> _TEXTE_:
★ ★ ★

Manuel : Je ne crois pas que ça ait tant évolué. On évolue dans la musique qu’on fait, dans les lieux dans lesquels on la fait, mais la vision d’ensemble, je pense qu’on est toujours dans cette recherche de : ça doit nous faire marrer, faut que ce soit dans tous les cas soit bourrin, soit dansant et qu’il se passe quelque chose rythmiquement. On fait de la musique depuis qu’on a 14 ans avec Thomas, donc il y a toujours eu ce rapport soit à la danse, soit à l’humour et le rapport au live, surtout. Tout ça n’est un vaste prétexte pour faire des concerts en fait…

 

De quoi on parle, dans ses chansons quand le nom de son groupe veut dire ‘échauffourées’ ?

Thomas : C’est arrivé un peu comme ça, c’est sorti d’un buisson. On aurait pu s’appeler ‘tabouret’ je pense, ça aurait pu fonctionner. ‘Scuffles’ en anglais effectivement, parce qu’on chantait en anglais à la base. Et peut-être que si on avait commencé en français, ça aurait été un nom en français.

Manuel : Les premiers morceaux chantés en anglais, étaient quelque part autour de ces sujets de bagarre. Mais vraiment second degré, même sixième degré. Il y avait un espèce de lore « hooligan tuning ».

★ ★ ★

> _À FAIRE_:
**a.** Dans l'entretien, Manuel évoque les rapports que le groupe a toujours entretenus depuis ses 14 ans avec Thomas. Énumérez-les.
**b.** Prolongez l'entretien avec le groupe en reprenant juste après sa dernière réplique.

(Entrées de données recueillies)
★ ★ ★

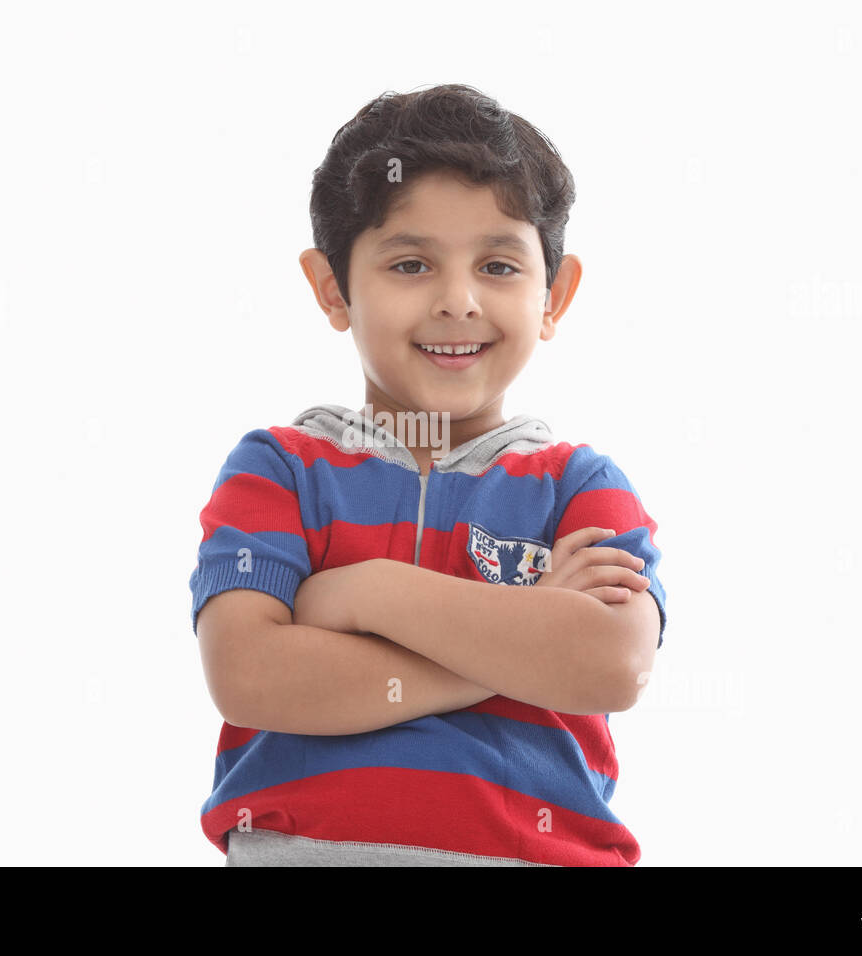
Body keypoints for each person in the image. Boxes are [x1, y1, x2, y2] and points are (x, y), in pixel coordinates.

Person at [188, 83, 667, 866]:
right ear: (333, 288)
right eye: (411, 263)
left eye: (500, 265)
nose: (458, 301)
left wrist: (365, 592)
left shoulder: (582, 486)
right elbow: (252, 674)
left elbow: (611, 663)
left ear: (556, 295)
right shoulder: (278, 471)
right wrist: (521, 636)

★ ★ ★

> _RÉPONSES NUMÉROTÉES_:
**a.** La danse, l'humour, le live.

**b.**
Scuffles

© Rémi Sourice

D’ailleurs, vous portez des costumes ?

Manuel : Ouais. À la base des vestes Adidas qui sont vendues dans le commerce. Mais on a une copine qui chante dans Michelle & les garçons, couturière de formation. On lui a confié les vestes Adidas et on lui a demandé de les rendre un peu plus « tuning ». Elle a mis ces espèces de bandes de tissus réfléchissant. Et à la lumière, on travaille avec copain qui s’éclate : que dès qu’il peut, il fait taper une lumière dedans, comme une ‘boule à facettes’. Donc oui c’est un costume sur-mesures, d’ailleurs il y en a eu trois. Pour le premier EP c’étaient des vestes Juventus/Bayern. Le deuxième c’était juste Adidas noir classique. Je pense qu’à chaque projet différent, on sortira des fringues différentes.

 

Je vois que l’aspect visuel est important pour vous. Avec ces ‘costumes’, c’est un rôle que vous voulez vous donner ?

Manuel : À fond parce qu’en live, comme on est juste deux et qu’il y a parfois des grosses scènes, il faut occuper l’espace. Et, ne serait-ce que d’avoir une tenue déjà ça remplit. C’est aussi un moyen d’apporter de la distance, dans le sens où ça renforce ce côté ‘personnage’. Dans notre tête c’est plus facile d’arriver et de faire le con, quand tu sais que tu n’es pas dans tes fringues de tous les jours.

 

Pour définir votre style, on dirait Garage/Techno ? Est-ce que vous diriez qu’il existe d’autres groupes du même style ?

Thomas : Si, si, c’est un peu transversal on va dire. Il y a plusieurs styles différents, un peu de post-punk, de sound pop.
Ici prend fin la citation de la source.